Configure user impersonation for Intelligent Data Lake based on the user access requirements of your organization.
You can configure user impersonation in the following ways:
- Using the Intelligent Data Lake user account to connect to Hadoop services
- You can configure the Data Integration Service to impersonate the user account logged in to the Intelligent Data Lake application. The user account logged in to Intelligent Data Lake must have user or group authorization to connect to the Hadoop services. To use this option, you must configure the Data Integration Service to use operating system profiles. You must assign the Intelligent Data Lake user account a default operating system profile with the Use the logged in user as Hadoop Impersonation User option selected.
- Using an authorized user account to connect to Hadoop services
- If the Intelligent Data Lake user accounts do not have logged authorization to connect Hadoop, you can configure the Data Integration Service to impersonate a specific authorized user. The impersonated user account must have authorization to connect to the data lake and the Hadoop services. To use this option, you must configure the Data Integration Service to use operating system profiles. The operating system profile must have the Use the specified user as Hadoop Impersonation User option selected and must specify the authorized user account to impersonate.
- Using the Hive connection user account to connect to Hadoop services
- If user access to the data lake does not require authorization or if all users have the same authorization, you do not need to set up operating system profiles to connect to the Hadoop services. The Data Integration Service connects to Hadoop services using the user account specified in the Hive connection object for Intelligent Data Lake.
To configure user impersonation for Intelligent Data Lake, perform the following steps:
- •Configure user impersonation in the Hadoop cluster.
- •Configure the user account in the Hive connection.
Configuring User Impersonation in the Hadoop Cluster
To enable the Data Integration Service to impersonate a user account on the Hadoop cluster, configure user impersonation in Hadoop. Set up the user account that runs the Data Integration Service as a proxy user in Hadoop.

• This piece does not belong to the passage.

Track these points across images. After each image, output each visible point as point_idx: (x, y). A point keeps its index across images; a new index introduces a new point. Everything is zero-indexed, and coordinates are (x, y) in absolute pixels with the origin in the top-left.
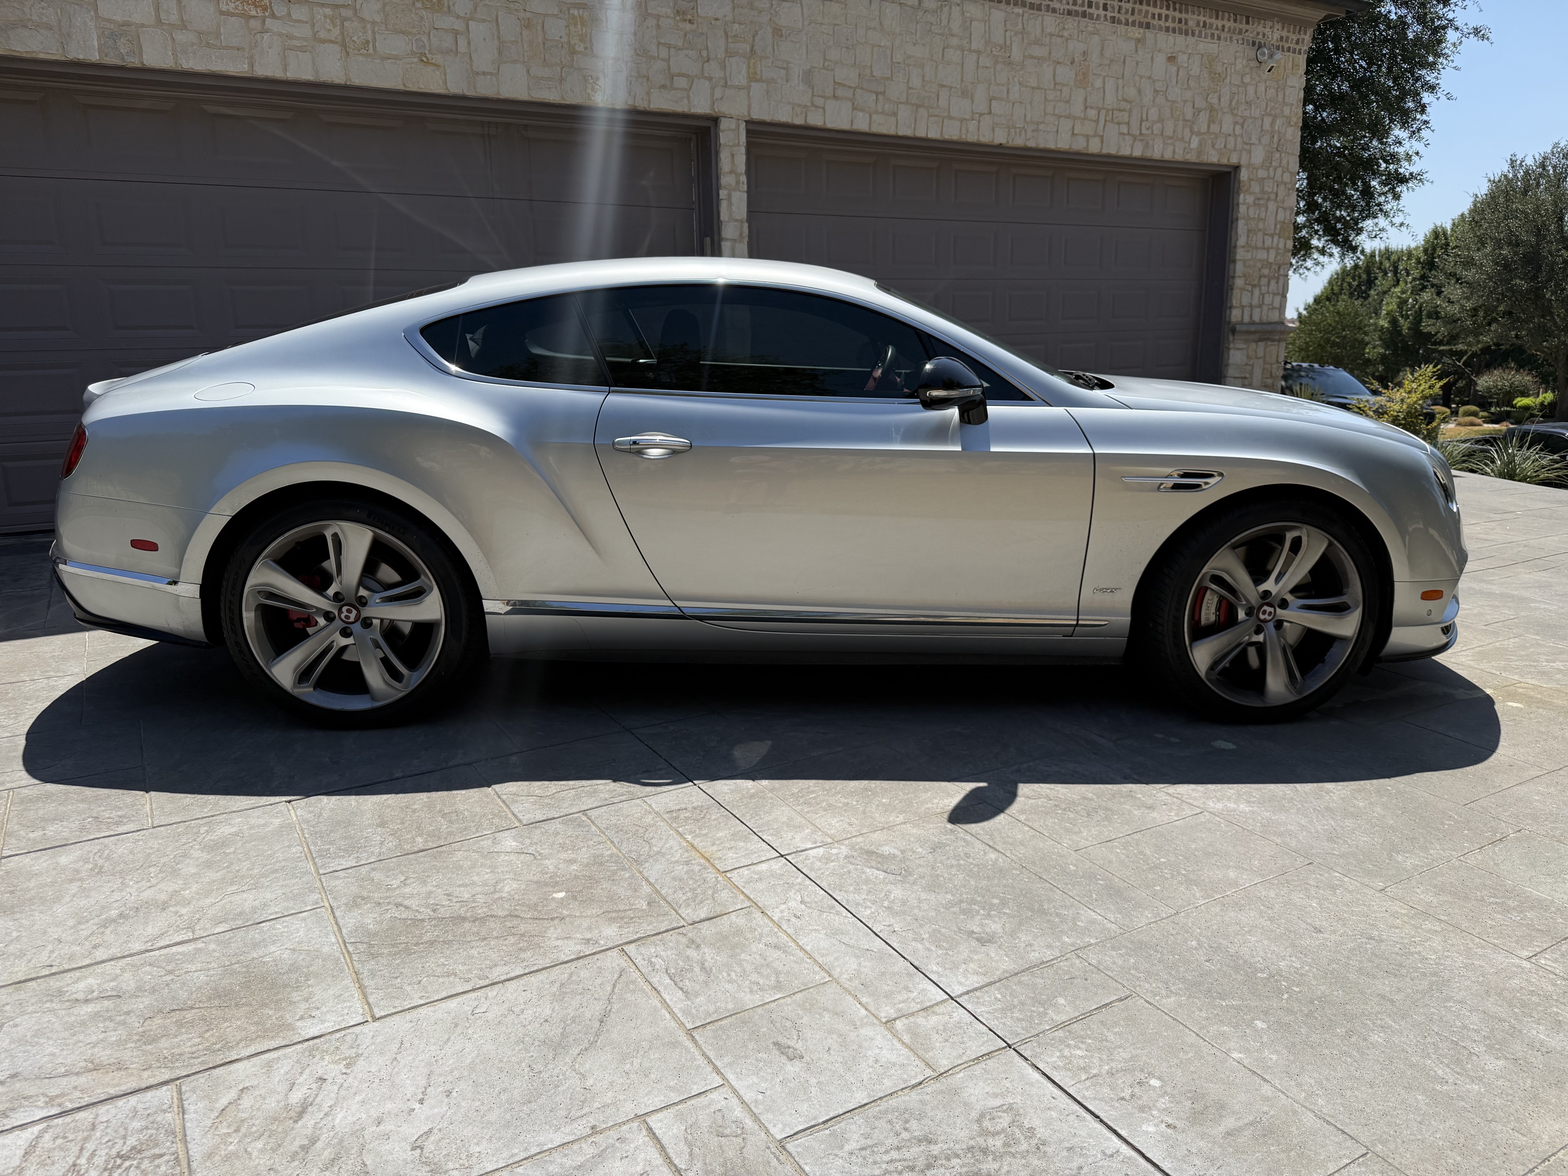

The Hadoop configuration file core-site.xml defines the proxy user accounts that can impersonate other users. You can set the properties directly in the configuration file or use the Hadoop management tool for your Hadoop distribution to set the properties.
In the core-site.xml file, the following properties specify the impersonation settings:
- hadoop.proxyuser.<user account>.groups
- Defines the groups that a user account can impersonate. The user account can impersonate any member of the groups that you specify.
- hadoop.proxyuser.<user account>.hosts
- Defines the machines that a user account can connect from to impersonate the members of a group. The host machine you specify must be a machine where the Data Integration Service runs.
For more information about how to enable user impersonation in the Hadoop cluster, see the documentation for your Hadoop distribution.
Configuring the User Account in the Hive Connection
The Hive connection object defines the Data Integration Service user account that can impersonate Intelligent Data Lake users. Set the user name in the Hive connection object you use to connect to the data lake.
1. In the Administrator tool, click ManageConnections.
2. In the Navigator, select the Hive connection to the data lake.
3. In the properties view, edit the Common Attribute to Both the Modes section.
The Edit Common Attribute to Both the Modes dialog box appears.
4. Set the user name and password for the Data Integration Service user account you want to use to impersonate Intelligent Data Lake users.
The user account must be the user account specified for user impersonation in the Hadoop cluster.
5. Click OK.
For more information about connection objects and the Hive connection properties, see the Informatica Administrator Guide.